(This essay originally appeared in the Summer 2002 issue of IMPACT!, the newsletter of the Mackinac Center for Public Policy.)
A busy political season is heating up. Candidates are courting voters, but recent trends suggest that in the end, more than half of those eligible to vote will fail to do so. Many people don't like the choices they're offered, while others just don't care one way or another. But almost all would agree that they'd more likely get involved if more of the men and women seeking office possessed the qualities that define "statesmanship."

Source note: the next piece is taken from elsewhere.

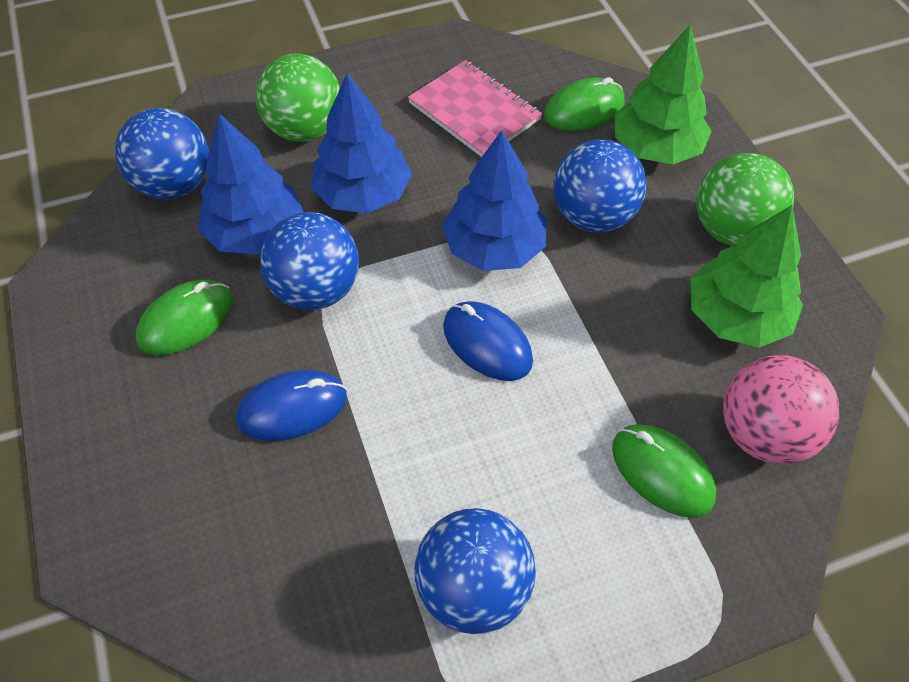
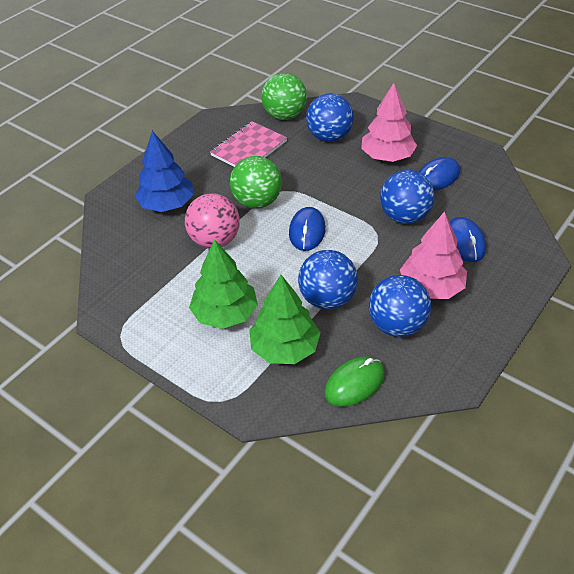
blue mouse: [236,370,347,441] [443,301,533,381] = 2 -> [289,207,326,251] [419,157,460,191] [450,217,486,262] = 3
blue tree: [198,114,303,255] [311,73,412,213] [442,130,547,271] = 3 -> [135,131,194,212] = 1
green mouse: [136,279,233,355] [544,77,625,131] [612,424,716,518] = 3 -> [324,357,385,407] = 1
pink tree: none = 0 -> [361,83,417,162] [400,211,467,299] = 2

Statesmen are a cut above politicians. The latter are run-of-the-mill, nothing-specials who seek office for the thrill of it, for the power and notoriety it brings. Some politicians are better than others but it takes something more to rise above mere politics, the meatgrinder of principles. The best politician knows how to deftly manipulate the levers of power for personal advantage, but the statesman's allegiance is to loftier objectives.
What qualities define a statesman? He (or she) doesn't seek public office for personal gain or because it's the only job he knows how to do. In fact, like the legendary Cincinnatus of ancient Rome or George Washington in our own early history, the statesman takes time out from a life of accomplishment to serve the general welfare. He stands for a principled vision, not for what he thinks you'll fall for. He is well-informed about the vicissitudes of human nature, the lessons of history, the role of ideas, and the economics of the marketplace. He is a truth-seeker, which means he is more likely to do what's right than what may be politically popular at the moment. You know where he stands because he says what he means and means what he says. He elevates public discussion because he knows what he's talking about. He does not engage in class warfare or in other divisive or partisan tactics that pull people apart. He does not cynically buy votes with the money his taxes take from others. He may even judge his success in office as much by how many laws he repealed as by how many he passed.
So how do we breed more statesmen and fewer politicians? We can raise the standards we as voters require of our candidates. And we can support the educational efforts of groups like the Mackinac Center for Public Policy — efforts such as our "Statesmanship Initiative" that, when fully funded, will train candidates and officeholders in what good government is all about.
President Ronald Reagan once said, "We are a nation that has a government, not the other way around." If we want to keep it that way, we had best devote more time and resources to encouraging statesmanship. Ultimately, we get the government that we deserve.